Could you copy out all the lines in the material below where the word "which" occurs?

* _DATA SUPPLIED_
--------------------------------------------------
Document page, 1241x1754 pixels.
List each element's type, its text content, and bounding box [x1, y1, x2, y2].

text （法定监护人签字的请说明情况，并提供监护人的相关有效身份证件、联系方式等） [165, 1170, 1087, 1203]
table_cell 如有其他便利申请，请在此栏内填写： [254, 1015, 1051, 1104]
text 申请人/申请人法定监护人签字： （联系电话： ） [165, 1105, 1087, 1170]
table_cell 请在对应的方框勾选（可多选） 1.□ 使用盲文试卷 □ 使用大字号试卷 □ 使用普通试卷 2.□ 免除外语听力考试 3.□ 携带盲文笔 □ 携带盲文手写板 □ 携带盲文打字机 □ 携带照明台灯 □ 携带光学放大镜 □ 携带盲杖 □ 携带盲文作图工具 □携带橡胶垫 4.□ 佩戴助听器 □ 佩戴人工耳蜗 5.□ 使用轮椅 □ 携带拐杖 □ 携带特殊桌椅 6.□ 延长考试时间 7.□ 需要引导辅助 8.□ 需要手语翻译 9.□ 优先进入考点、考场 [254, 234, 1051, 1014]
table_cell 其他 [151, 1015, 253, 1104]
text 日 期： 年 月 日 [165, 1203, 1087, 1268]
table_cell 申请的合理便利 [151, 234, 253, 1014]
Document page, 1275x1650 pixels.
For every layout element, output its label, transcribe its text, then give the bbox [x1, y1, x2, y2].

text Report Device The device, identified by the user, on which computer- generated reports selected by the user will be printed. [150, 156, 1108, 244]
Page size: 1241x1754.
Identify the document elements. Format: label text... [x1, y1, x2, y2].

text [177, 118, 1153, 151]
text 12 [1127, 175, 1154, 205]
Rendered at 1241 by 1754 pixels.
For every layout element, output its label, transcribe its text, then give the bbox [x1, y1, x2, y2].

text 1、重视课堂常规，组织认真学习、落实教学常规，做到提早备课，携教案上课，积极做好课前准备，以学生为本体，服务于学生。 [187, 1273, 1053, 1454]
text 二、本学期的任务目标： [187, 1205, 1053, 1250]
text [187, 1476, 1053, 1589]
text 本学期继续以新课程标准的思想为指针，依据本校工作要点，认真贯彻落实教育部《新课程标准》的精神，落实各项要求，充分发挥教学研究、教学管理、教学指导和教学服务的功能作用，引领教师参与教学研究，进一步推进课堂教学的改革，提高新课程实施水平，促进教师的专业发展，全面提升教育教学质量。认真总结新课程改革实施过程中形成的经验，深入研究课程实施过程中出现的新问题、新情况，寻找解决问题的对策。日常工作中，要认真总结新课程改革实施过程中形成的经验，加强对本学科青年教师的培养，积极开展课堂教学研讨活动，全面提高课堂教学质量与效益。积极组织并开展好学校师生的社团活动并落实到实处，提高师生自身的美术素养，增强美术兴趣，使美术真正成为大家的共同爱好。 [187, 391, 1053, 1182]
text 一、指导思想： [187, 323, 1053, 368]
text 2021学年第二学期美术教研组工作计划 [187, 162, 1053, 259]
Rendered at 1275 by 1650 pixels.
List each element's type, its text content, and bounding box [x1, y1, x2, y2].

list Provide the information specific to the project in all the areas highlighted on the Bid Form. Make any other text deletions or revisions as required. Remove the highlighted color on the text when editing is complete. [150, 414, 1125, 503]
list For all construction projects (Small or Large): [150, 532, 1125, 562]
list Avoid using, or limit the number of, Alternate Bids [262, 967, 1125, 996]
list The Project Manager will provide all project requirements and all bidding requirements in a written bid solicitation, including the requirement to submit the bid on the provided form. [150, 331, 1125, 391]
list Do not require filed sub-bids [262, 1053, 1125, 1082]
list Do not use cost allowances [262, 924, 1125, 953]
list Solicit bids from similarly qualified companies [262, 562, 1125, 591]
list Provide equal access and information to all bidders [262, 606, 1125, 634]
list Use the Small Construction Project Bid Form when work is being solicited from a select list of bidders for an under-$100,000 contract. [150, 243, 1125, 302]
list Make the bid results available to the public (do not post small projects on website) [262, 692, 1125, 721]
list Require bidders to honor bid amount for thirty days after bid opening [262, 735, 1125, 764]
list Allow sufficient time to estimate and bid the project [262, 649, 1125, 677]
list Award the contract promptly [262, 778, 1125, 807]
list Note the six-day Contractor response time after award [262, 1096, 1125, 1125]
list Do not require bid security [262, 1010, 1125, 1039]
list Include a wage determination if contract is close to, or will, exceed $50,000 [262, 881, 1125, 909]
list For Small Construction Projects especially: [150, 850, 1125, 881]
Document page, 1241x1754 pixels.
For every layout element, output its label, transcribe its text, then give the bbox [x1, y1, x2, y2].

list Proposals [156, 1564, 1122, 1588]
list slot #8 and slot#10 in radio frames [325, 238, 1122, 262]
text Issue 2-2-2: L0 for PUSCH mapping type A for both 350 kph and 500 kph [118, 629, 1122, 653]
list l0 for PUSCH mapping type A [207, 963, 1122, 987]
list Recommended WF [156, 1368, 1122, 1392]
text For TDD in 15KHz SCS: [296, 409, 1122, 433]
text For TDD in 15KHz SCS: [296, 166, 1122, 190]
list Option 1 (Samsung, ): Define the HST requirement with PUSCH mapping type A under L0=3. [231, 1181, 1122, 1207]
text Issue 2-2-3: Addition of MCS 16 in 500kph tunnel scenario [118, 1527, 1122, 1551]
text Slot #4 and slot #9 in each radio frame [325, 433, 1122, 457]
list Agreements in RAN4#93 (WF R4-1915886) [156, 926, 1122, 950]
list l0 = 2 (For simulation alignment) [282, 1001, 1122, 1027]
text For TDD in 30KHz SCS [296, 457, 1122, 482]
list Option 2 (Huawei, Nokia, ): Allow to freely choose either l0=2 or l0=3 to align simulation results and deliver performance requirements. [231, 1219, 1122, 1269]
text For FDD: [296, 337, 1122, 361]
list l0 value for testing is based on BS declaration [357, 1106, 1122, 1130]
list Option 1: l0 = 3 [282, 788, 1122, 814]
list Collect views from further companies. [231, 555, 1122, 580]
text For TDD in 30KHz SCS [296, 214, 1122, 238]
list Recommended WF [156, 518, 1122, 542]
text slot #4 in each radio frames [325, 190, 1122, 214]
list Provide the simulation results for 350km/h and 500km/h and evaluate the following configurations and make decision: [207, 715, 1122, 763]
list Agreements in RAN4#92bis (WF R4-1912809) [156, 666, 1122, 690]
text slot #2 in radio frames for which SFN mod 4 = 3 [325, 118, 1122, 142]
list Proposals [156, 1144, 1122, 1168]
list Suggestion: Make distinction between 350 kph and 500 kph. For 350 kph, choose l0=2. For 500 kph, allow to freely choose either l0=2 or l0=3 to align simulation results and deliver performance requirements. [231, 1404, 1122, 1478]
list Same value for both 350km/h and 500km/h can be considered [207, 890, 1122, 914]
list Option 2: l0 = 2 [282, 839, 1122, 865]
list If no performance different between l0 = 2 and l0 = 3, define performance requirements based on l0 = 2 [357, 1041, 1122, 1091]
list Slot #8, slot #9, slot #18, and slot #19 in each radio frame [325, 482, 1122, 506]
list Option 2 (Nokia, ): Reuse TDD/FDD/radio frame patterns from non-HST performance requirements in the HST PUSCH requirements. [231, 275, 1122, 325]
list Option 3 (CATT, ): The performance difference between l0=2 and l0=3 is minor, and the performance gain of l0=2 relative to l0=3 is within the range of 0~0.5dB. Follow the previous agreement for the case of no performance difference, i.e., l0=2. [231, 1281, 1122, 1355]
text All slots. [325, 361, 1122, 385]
--------------------------------------------------
* _SOLUTION_
text Report Device The device, identified by the user, on which computer- generated reports selected by the user will be printed. [150, 156, 1108, 244]
text slot #2 in radio frames for which SFN mod 4 = 3 [325, 118, 1122, 142]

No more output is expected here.